*Fragmento del texto*:

###

Gracias, dádivas y mundanos dones

Hace un par de semanas -el 23 de julio, para ser más exacto-, en esta tribuna hice algunos comentarios, que no afirmaciones categóricas, a propósito del denominado caso Gürtel. Ahora, después de conocer la decisión de la Sala de lo Penal del Tribunal Superior de Justicia de la Comunidad Valenciana (TSJV) que, entre otros particulares, acuerda el sobreseimiento libre de las actuaciones al considerar que los hechos no son constitutivos de delito, el asunto vuelve a suscitar mi interés. Sobre todo porque la lectura de la resolución confirma la vieja teoría de que cada día que pasa es más confusa la raya que separa lo censurable del delito. También porque ilustres cabezas, jurídicas y no jurídicas, han dado muy sensatas opiniones a las que deseo sumar las mías, aunque no sean iguales de sesudas. En cualquier caso, conste para aviso de maliciosos que trataré de que mis juicios no desmerezcan por el hecho de llevar la defensa de algunos imputados en el asunto.

Sé de sobra que el diagnóstico es peliagudo. El cohecho, como otros delitos -el tráfico de influencias, por ejemplo-, no es figura penal de fácil tratamiento. Los jueces de estos agitados tiempos judiciales que vivimos tienen ante sí un problema de solución complicada: distinguir la intención última del sujeto obsequiado y del individuo dadivoso. Calar en el propósito de quien recibe el regalo o la dádiva y de quien los da es la compleja misión de los que, primero, redactan la ley y, después, han de aplicarla. De éstos, o sea, de los jueces, unos lo han hecho ya y otros, los magistrados del Tribunal Supremo, tendrán que hacerlo cuando el anunciado recurso del fiscal les llegue, cosa que, por lo que el señor presidente de la sala ha anticipado, no sucederá antes de ocho meses.

###

*Listado de registros*:
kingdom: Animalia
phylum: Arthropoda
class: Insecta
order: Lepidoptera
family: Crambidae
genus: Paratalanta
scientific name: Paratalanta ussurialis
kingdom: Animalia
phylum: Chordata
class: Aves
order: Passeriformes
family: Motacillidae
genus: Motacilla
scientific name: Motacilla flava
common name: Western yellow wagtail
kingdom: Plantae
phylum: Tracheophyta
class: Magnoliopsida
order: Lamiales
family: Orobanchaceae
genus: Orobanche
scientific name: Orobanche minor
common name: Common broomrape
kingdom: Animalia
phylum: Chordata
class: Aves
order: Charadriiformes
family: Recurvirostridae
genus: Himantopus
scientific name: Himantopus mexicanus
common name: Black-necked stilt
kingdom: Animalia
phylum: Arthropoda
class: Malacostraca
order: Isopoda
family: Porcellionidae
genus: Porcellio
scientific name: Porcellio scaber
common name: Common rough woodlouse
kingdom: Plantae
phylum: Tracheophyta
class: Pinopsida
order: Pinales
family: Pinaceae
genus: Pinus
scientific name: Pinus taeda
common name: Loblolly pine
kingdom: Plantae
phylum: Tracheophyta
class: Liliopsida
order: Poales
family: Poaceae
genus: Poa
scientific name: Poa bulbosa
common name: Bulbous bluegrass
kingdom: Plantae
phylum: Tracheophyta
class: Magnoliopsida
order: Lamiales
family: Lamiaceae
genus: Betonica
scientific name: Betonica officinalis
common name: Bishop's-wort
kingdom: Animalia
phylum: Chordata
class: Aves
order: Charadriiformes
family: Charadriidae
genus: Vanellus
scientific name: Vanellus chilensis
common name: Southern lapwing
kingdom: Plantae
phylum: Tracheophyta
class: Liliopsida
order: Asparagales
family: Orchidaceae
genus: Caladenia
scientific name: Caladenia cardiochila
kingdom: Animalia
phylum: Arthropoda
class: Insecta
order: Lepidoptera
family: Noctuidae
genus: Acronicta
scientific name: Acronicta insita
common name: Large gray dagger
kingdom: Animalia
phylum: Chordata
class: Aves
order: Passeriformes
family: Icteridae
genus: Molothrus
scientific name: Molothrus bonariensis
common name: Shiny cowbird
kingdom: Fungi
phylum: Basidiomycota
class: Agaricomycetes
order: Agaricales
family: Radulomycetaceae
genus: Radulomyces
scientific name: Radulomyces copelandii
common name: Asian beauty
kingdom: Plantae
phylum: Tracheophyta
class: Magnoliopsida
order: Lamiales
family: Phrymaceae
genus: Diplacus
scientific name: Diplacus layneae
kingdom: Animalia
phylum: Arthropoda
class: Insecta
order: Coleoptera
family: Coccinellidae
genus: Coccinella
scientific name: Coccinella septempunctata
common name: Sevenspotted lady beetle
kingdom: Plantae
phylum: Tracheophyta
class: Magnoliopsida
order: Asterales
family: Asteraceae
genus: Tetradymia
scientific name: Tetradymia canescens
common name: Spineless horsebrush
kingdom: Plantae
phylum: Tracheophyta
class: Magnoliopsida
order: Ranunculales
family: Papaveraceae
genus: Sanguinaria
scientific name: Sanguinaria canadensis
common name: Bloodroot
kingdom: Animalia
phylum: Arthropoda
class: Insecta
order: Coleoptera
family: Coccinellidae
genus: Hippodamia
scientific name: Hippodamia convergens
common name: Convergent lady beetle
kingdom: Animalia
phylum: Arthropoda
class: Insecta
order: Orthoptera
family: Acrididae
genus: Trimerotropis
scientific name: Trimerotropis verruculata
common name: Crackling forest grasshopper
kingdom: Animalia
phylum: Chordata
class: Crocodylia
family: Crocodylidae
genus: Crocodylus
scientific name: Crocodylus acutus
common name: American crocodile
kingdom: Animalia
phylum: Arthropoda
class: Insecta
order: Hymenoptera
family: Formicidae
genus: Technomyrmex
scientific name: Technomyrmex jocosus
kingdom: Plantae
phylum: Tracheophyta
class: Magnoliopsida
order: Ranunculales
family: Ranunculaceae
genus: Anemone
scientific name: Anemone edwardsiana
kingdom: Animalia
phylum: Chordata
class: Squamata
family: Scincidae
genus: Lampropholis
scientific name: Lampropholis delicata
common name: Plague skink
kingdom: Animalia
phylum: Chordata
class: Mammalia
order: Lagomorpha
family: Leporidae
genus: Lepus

###

*Objetivo A*:
Según el texto sobre el caso Gürtel, ¿cuánto tiempo como mínimo pasará, según lo anticipado por el presidente de la sala, antes de que el recurso del fiscal llegue al Tribunal Supremo?
*Objetivo B*:
Reproduce sin cambios el pasaje del texto sobre el caso Gürtel que va desde "Sé de sobra" hasta "de ocho meses.", incluidas ambas partes.

*Respuesta escrita A*:
No llegará antes de ocho meses.

*Respuesta escrita B*:
Sé de sobra que el diagnóstico es peliagudo. El cohecho, como otros delitos -el tráfico de influencias, por ejemplo-, no es figura penal de fácil tratamiento. Los jueces de estos agitados tiempos judiciales que vivimos tienen ante sí un problema de solución complicada: distinguir la intención última del sujeto obsequiado y del individuo dadivoso. Calar en el propósito de quien recibe el regalo o la dádiva y de quien los da es la compleja misión de los que, primero, redactan la ley y, después, han de aplicarla. De éstos, o sea, de los jueces, unos lo han hecho ya y otros, los magistrados del Tribunal Supremo, tendrán que hacerlo cuando el anunciado recurso del fiscal les llegue, cosa que, por lo que el señor presidente de la sala ha anticipado, no sucederá antes de ocho meses.